In response to a more challenging environment, many advisors have doubled down on their efforts to be generalists, seeking to cast a wider marketing net in the hopes of attracting more prospects to become clients. Unfortunately, it’s not clear whether such efforts really result in more clients, or simply more marketing work for the same, or even inferior, results. After all, it only takes a few advisors becoming specialists to attract away key potential new clients, to the point where each specialist may only be able to grow within his/her niche while the generalists can’t grow at all. The end result is that the advisor sees even more prospective clients but gets fewer actual clients.

Accordingly, the real key to turning around the trap of the wider marketing net is to recognize that for a business that is already undifferentiated and struggling to grow, casting an ever-wider net will not result in more clients and business. Instead, the key to differentiation is to turn around 180 degrees, and become more focused and specialized, to truly become the best-in-class for a particular type of clientele that can be served effectively and profitably. While that might result in fewer prospects, real differentiation ultimately results in more actual clients, allowing advisors to grow their businesses smarter, instead of just working harder.
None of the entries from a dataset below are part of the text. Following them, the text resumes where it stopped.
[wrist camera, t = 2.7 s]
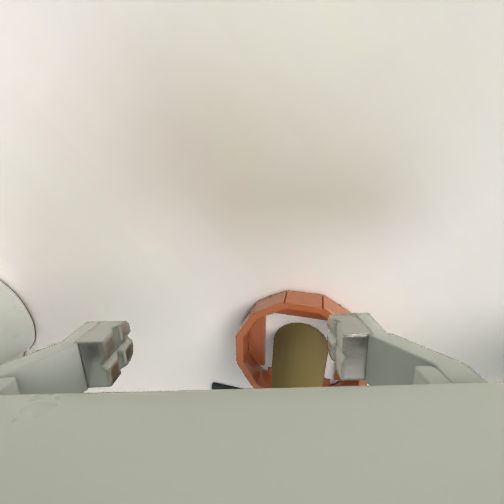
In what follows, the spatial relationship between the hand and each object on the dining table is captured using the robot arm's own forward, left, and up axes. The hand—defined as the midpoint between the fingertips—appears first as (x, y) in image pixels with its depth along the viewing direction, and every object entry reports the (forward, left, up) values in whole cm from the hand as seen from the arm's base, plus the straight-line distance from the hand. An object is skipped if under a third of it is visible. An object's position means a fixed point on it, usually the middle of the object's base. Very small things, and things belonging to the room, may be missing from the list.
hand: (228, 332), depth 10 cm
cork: (+3, -13, -16) cm, 21 cm away
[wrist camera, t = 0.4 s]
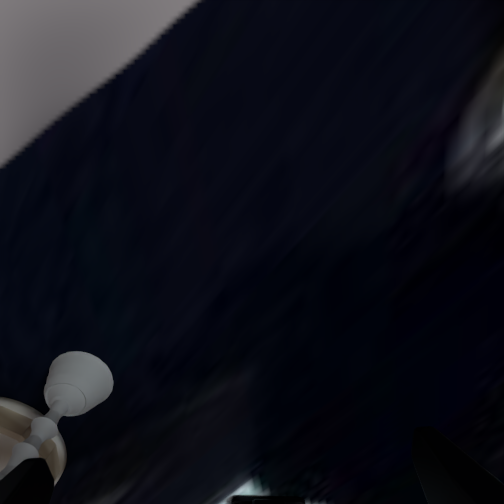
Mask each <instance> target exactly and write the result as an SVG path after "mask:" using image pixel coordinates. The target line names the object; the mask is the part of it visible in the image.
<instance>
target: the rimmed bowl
mask: <svg viewBox="0 0 504 504" xmlns="http://www.w3.org/2000/svg"><path fill="white" fill-rule="evenodd" d="M43 416H44V415H43V414H42V413H40V412H39V411H37V410H36V409H34V408H32V407H30V406H28V405H26V404H24V403H22V402H19V401H17V400H13V399H10V398H5V397H0V472H1V471H2V470H3V469H4V468H5V467H6V465H7V463H8V461H9V460H10V458H11V456H12V448H13V446H14V445H16V444H17V443H20V442H23V441H24V440H26V439H27V438H28V437H29V436H30V434H31V431H32V430H31V423H32V421H33V420H34V419H35V418H38V417H43ZM39 457H42V458H44V459H45V460H46V462H47V464H48V466H49V469H50V471H51V473H52V475H53V478H54V486H55V484H56V483H57V482H58V480H59V478H60V476H61V475H62V473H63V471H64V469H65V466H66V462H67V451H66V446H65V443H64V440H63V438H62V436H61V434H60V433H59V431H58V433H57V435H56V436H55V437H54V438H52V439H48V440H45V441H44V442H43V443H42V444H41V446H40V449H39Z"/></svg>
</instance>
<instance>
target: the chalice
mask: <svg viewBox="0 0 504 504" xmlns="http://www.w3.org/2000/svg"><path fill="white" fill-rule="evenodd" d="M112 388H113V378H112V373H111V372H110V370H109V368H108V367H107V365H106V364H105V363H104V362H103V361H101V360H100V359H99V358H97V357H95V356H93V355H92V354H89V353H85V352H80V351H75V352H67V353H65V354H62V355H60V356H59V357H57V358H56V359H55V360H54V361H53V363H52V364H51V366H50V368H49V375H48V377H47V383H46V385H45V388H44V396H45V400H46V403H47V405H48V406H49V408H50V410H49V412H48V413H47V414H45V415H44V416H43V417H38V418H35V419H34V420H33V421H32V423H31V430H32V431H31V434H30V436H29V437H28V438H27V439H26V440H24V441H23V442H20V443H17V444H16V445H14V446H13V448H12V456H11V458H10V460H9V461H8V463H7V465H6V467H5V468H4V469H3V470H2V471H1V472H0V480H1V479H2V478H4V477H5V476H6V475H7V474H8V473H9V472H10V471H12V470H13V469H14V468H15V467H16V466H17V465H18V464H20V463H21V462H22V461H24V460H25V459H28V458H39V449H40V446H41V444H42V443H43V442H44V441H45V440H48V439H52V438H54V437H55V436H56V435H57V433H58V428H57V424H58V421H59V419H60V418H61V417H62V416H77V415H81V414H84V413H86V412H87V411H88V410H90V409H92V408H93V407H95V406H96V405H97V404H99V403H101V402H103V401H104V400H105V399H107V398H108V396H109V395H110V393H111V392H112Z"/></svg>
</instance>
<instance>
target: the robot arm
mask: <svg viewBox="0 0 504 504" xmlns="http://www.w3.org/2000/svg"><path fill="white" fill-rule="evenodd" d="M411 454H412V459H413V463H414V466H415V468H416V471H417V474H418V477H419V479H420V482H421V485H422V488H423V490H424V493H425V496H426V499H427V501H428V504H504V484H503V483H502V482H500V481H499V480H498V479H497V478H495V477H494V476H493V475H492V474H491V473H489V472H488V471H487V470H486V469H484V468H483V467H482V466H481V465H480V464H478V463H477V462H476V461H475V460H473V459H472V458H471V457H470V456H469V455H467V454H466V453H465V452H464V451H462V450H461V449H460V448H459V447H458V446H456V445H455V444H454V443H453V442H451V441H450V440H449V439H448V438H447V437H445V436H444V435H443V434H442V433H440V432H439V431H438V430H437V429H435V428H434V427H430V426H428V427H417V428H416V429H415V430H414V435H413V442H412V450H411ZM53 490H54V478H53V475H52V473H51V471H50V469H49V466H48V464H47V462H46V460H45V459H44V458H42V457H39V458H28V459H25V460H24V461H22V462H21V463H20V464H18V465H17V466H16V467H15V468H14V469H13V470H12V471H10V472H9V473H8V474H7V475H6V476H5V477H4V478H2V479H1V480H0V504H49V503H50V499H51V496H52V493H53ZM231 504H305V500H304V499H303V498H300V497H245V496H236V497H233V498H232V500H231Z"/></svg>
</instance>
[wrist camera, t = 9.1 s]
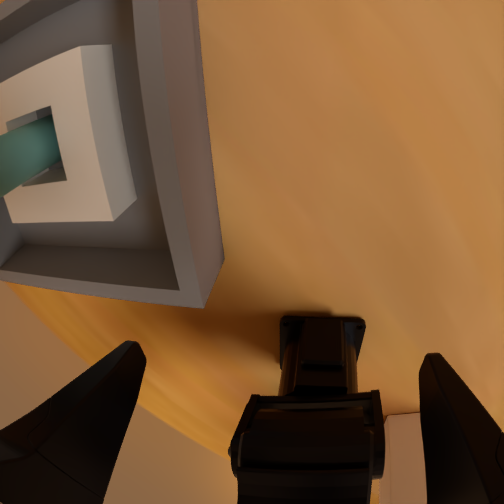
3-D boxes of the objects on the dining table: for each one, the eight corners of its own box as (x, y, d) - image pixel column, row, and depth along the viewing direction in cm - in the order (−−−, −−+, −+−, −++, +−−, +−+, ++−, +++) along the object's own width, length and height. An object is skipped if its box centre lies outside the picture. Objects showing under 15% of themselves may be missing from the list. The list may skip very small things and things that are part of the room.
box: (224, 259, 22) (203, 308, 18) (28, 249, 26) (-3, 279, 22) (193, -48, 11) (154, -75, 7) (-19, 49, 15) (-64, 61, 11)
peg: (84, 152, 18) (-17, 218, 11) (52, 158, 19) (-42, 220, 11) (76, 106, 17) (-37, 155, 9) (43, 116, 17) (-60, 165, 10)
Plight of the Typical Advisory Firm

There was a point in time, not so many years ago, where being a comprehensive financial planner was a differentiator. In 2004, there were an estimated 340,000 people calling themselves a “financial advisor” according to Cerulli, but a mere 45,000, 13%, were actually CFP certificants.

Ten years later the landscape has shifted. The number of advisors has dipped down close to 300,000, and the number of CFP certificants is pushing 70,000, which means the percentage of advisors who are CFP certificants has nearly doubled over just a decade from to almost 23%. Arguably, the number of people who hold themselves out as comprehensive financial advisors and wealth managers is even greater, given the growth of the CPA/PFS designation, the emergence of new programs like the CPWA and the ongoing proliferation of other certification and designation programs (despite their varying degrees of quality).

Coupled with these trends is the challenging reality that many of the services for which financial advisors were once handsomely compensated are now being brutally commoditized by technology. It was “only” 20 years ago that most consumers had to actually wait for the newspaper to find out the price of a stock from the prior day, and call a stockbroker just to get a trade executed. Constructing a well-diversified portfolio was an even more complex affair. Yet the rise of online brokerage services and the expansion of the Internet had already driven the cost of executing stock trades down by ~90% 10 years ago, pushing advisors in the direction of constructing diversified portfolios instead. Yet now that service, too, is becoming commoditized, from the rise of sophisticated portfolio analysis and trading tools available directly to investors, to retail branches of online brokerage firms offering portfolio construction advice to a new breed of online “robo-advisors” like Betterment and Wealthfront that can craft, implement, and monitor a high-quality passive strategic portfolio for a mere 0.25% or less.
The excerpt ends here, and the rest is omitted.